About the Environmental Toxicology Graduate Program at UCR
The interdepartmental Environmental Toxicology Graduate Program (ETOX) offers an integrated interdisciplinary course of study leading to the M.S. or Ph.D. degree. The program is designed to teach students the scientific principles of toxicology and it focuses primarily upon the biology, chemistry, and mechanisms by which xenobiotics and natural toxins interact with the biosphere, including humans. Studies on mechanisms of toxicity complement research directed towards understanding the movement of toxics through soil, water, and air and for the development of procedures to reduce pollution and clean up contaminated sites. As we face rapidly changing and complex global environmental issues, scientific and analytical tools are needed to meet these demands. The program aims to provide a bridge between chemical and biological research principles and current real worldwide issues through cutting edge research and analytical applications. Environmental issues are not singular in their causes or their effects, so an interdisciplinary approach is needed to help solve complex multi-faceted environmental issues.
Stem Cells in Toxicity Testing of Electronic Cigarette Refill Fluids
Vasundhra Bahl in the Talbot Lab is investigating the effects of electronic cigarette refill fluids on human health. She carried out a cytotoxicity screen using human embryonic stem cells and mouse neural stem cells as in vitro models for early embryonic development in order to assess the effects of these products on prenatal stages. She also used human pulmonary fibroblasts to compare the effects of these products on prenatal and adult stages. The research shows that most of the products were more cytotoxic to the stem cells than the adult cell type, indicating that prenatal stages would be more sensitive to the adverse effects of electronic cigarette refill products. This is one of the first screens in which stem cells have been used for in vitro cytotoxicity testing of a large number of products in a time and cost efficient manner.

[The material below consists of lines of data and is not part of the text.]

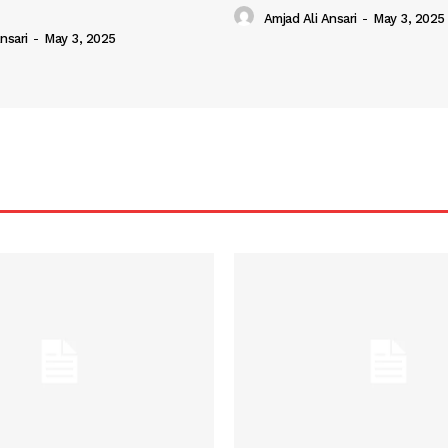
Amjad Ali Ansari
-
May 3, 2025
nsari
-
May 3, 2025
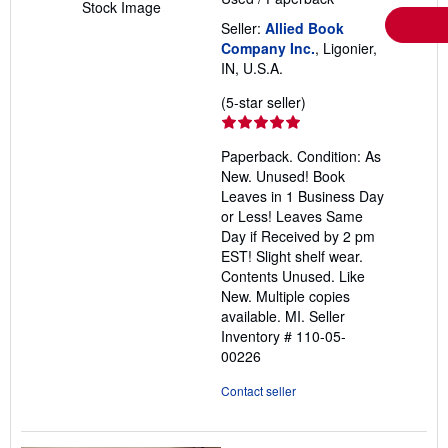
Stock Image
Seller:
Allied Book
Company Inc.
, Ligonier,
IN, U.S.A.
Seller
(5-star seller)
rating
5
Paperback. Condition: As
out
New. Unused! Book
of
Leaves in 1 Business Day
5
or Less! Leaves Same
stars
Day if Received by 2 pm
EST! Slight shelf wear.
Contents Unused. Like
New. Multiple copies
available. MI.
Seller
Inventory # 110-05-
00226
Contact seller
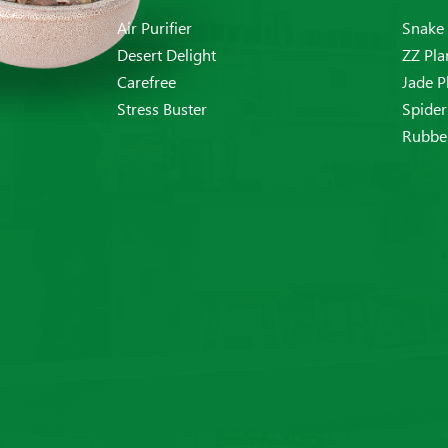
Air Purifier
Snake 
Desert Delight
ZZ Pla
Carefree
Jade P
Stress Buster
Spider
Rubber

Microbial Project: Rancho La Brea Tar Pits
Jean-Paul Baquiran and Richard Belcher are taking samples of natural asphalts from the Rancho La Brea Tar Pits, in Downtown Los Angeles, California. Jean-Paul (left) is analyzing the metagenome of the asphalts using next generation DNA sequencing to help characterize the metabolic pathways of petroleum hydrocarbons. Richard (right) is isolating bacteria optimized for biosurfactant production, which can increase the bioavailability of polycyclic aromatic hydrocarbons for subsequent biodegradation.

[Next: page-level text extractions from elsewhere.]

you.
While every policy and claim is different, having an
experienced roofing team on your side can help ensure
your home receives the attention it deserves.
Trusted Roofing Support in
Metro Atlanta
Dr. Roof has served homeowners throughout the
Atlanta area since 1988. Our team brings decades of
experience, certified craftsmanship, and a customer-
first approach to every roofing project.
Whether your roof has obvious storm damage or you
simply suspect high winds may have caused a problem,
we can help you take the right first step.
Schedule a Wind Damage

Aquatic Ecotoxicology: Schlenk Lab
His research focuses on understanding the biochemical factors that influence susceptibility to environmental and natural chemicals. Three specific projects involve the impact of climate change on environmental factors that influence detoxification strategies in aquatic organisms; mechanistic investigations of the effects of salinity on pesticide toxicity in fish; and the role of biotransformation as a mechanism of tolerance to natural and man-made toxic agents.